Beauty and the Beast

How a Valley Girl landed in Bozeman. 

After a decade of swimming through the dating pool of self-absorbed almost-working actors in Los Angeles, I took up with a Montana man. 

“Do you want to go on a fun little outing?” Henry asked me our first week of dating, roughly four years ago. 

Obviously I said yes because I heard, “Let’s go on a lovely hike along the river. We’ll have a picnic with wine and maybe take our clothes off and fall in love a little bit.”  Thrilled, I clipped into my floral fanny pack and slid on my oversized shades, standard hiking accessories in my native L.A.

Instead, he tossed a six-pack in the cooler, loaded up a massive box of clay pigeons and a couple shotguns, and off we headed to Hyalite Canyon for target practice.

Oh boy. 

But here’s the thing: I was smitten. Not only with the fresh air and startlingly scenic backdrops in every direction, but also with Henry’s candid nature, friendly grin, and his knack for spontaneous adventure. He’s the kind of guy that gives Mantana or Brozeman its epithet—outdoorsy, athletic, plaid-wearing, fire-stoking while drinking beer and whiskey (preferably simultaneously), and a professional recoiler from drama of any kind. Rallying his truck over those colossal potholes got my heart racing, as did the raft-hoisting and riverside-cocktail-slinging.

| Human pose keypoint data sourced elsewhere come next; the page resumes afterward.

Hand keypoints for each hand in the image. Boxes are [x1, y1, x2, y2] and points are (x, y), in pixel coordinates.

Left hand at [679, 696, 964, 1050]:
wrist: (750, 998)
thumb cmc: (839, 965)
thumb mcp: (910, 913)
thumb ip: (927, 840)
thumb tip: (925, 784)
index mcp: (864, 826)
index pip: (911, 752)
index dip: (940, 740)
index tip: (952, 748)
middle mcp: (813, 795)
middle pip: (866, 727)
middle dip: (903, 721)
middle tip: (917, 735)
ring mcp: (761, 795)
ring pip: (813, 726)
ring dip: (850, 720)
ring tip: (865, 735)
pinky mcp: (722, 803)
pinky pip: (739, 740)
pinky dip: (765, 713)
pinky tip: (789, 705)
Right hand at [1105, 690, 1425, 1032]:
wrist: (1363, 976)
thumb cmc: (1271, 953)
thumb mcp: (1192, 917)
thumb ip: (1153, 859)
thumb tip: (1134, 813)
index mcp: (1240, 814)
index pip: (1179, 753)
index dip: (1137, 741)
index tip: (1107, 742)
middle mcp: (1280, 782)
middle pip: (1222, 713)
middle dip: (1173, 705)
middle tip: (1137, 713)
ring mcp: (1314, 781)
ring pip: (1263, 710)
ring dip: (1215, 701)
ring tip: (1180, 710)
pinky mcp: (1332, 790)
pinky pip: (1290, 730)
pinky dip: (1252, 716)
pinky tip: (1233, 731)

So I put on a trucker hat from Stacey’s and fully adopted the gamer approach: not only willing, but eager, to get down and dirty Montana-style. No whining. Definitely no crying. No high-maintenance requests for rosé instead of PBR, no complaining about mosquitos, no saying “ew,” no wearing shoes too strappy for biking to dinner. Did I mention no crying? It felt like learning another language, a challenging discipline still more appealing than returning to the L.A. I had outgrown.

Bozeman Fly Fishing, Madison River, Tepui Tents
          Riverside beers taste better than beach-front vino.

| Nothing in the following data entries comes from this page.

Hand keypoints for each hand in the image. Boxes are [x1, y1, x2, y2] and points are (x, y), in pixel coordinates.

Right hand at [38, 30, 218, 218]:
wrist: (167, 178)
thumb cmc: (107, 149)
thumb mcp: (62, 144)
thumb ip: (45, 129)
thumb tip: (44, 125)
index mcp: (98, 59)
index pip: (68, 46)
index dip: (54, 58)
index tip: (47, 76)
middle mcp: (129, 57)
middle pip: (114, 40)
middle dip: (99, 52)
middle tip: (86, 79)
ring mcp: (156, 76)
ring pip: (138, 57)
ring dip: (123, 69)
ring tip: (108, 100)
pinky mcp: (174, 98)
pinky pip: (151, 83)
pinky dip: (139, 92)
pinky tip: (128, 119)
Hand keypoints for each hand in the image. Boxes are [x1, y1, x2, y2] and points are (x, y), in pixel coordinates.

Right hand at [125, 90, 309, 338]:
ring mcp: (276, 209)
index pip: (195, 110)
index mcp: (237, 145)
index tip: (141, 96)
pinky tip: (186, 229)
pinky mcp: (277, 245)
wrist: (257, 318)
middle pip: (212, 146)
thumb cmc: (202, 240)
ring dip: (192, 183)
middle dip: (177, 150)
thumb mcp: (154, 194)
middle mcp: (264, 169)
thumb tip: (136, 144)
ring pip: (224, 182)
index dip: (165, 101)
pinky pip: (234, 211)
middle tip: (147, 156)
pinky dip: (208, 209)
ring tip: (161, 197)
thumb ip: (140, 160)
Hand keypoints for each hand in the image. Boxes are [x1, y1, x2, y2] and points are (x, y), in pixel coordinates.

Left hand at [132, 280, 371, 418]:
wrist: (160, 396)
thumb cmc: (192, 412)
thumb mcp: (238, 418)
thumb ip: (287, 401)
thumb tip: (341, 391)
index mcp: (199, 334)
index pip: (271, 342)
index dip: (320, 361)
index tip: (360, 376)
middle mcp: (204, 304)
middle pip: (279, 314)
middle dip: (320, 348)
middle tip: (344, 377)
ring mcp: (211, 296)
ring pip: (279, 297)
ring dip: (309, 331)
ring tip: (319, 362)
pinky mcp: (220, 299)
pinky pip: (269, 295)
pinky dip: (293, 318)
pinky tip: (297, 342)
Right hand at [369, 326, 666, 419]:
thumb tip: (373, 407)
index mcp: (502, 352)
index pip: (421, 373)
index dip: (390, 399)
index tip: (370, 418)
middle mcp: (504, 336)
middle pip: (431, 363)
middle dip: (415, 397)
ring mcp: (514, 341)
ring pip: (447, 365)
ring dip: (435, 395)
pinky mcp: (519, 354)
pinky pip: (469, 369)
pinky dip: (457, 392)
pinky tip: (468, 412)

Here is the strangest part of that approach. All of those "rules" just meant I said yes more than I said no and I started to feel liberated. There is a gleeful, childlike delight in launching into an adventure without over-analyzing the details beforehand, and by my mid-30s, I had forgotten how revitalizing it could be to dive outside my comfort zone, arms open and hair flying. In those next few weeks, Henry and I road-tripped through Flathead and Glacier. We skinny dipped along the way and several times roasted freshly-caught trout over a campfire under the stars. We drank whiskey, hiked to glacial lakes, and agreed that we liked each other enough to give it a real go.

I moved here. I quit smoking and took up mountain biking and skiing and cooking. As I’ve become more comfortable, rigid rules are giving way to familiarity and mutual respect. I cry when I need to and even though Henry gets a little “deer in the headlights-y,” he’s learned to put his arms around me and talk it through. He occasionally joins me for yoga and I’ve given fly fishing a go—but I hate mosquitos and may have ruined a riverside evening or two racing around wildly spraying DEET. I still prefer rosé but will also enjoy a cold one at Map Brewing while overlooking the pond.

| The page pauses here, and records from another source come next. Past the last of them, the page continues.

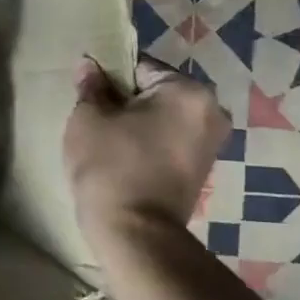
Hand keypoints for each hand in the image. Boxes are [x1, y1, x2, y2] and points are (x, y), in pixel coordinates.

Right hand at [64, 57, 230, 234]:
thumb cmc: (111, 166)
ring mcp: (211, 142)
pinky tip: (123, 158)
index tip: (88, 95)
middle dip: (125, 100)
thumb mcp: (89, 118)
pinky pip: (169, 139)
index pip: (139, 66)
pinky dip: (148, 142)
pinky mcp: (202, 169)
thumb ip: (91, 86)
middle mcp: (211, 111)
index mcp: (187, 91)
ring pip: (162, 116)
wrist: (134, 234)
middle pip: (155, 91)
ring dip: (136, 122)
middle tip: (94, 118)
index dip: (108, 76)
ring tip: (106, 141)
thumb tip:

We live in this rad little town with endless opportunities to explore, and adopting the gamer approach whenever possible helps me to make the most of it on one's own and as a couple. Thankfully, Henry feels the same. Despite the inevitable ups and downs we’ve weathered as 36-year-olds figuring our way through life, encouraging each other to show up just as we are means we can experience it together, even if we don’t follow all the rules, and that is saying yes more than saying no in the way that matters most.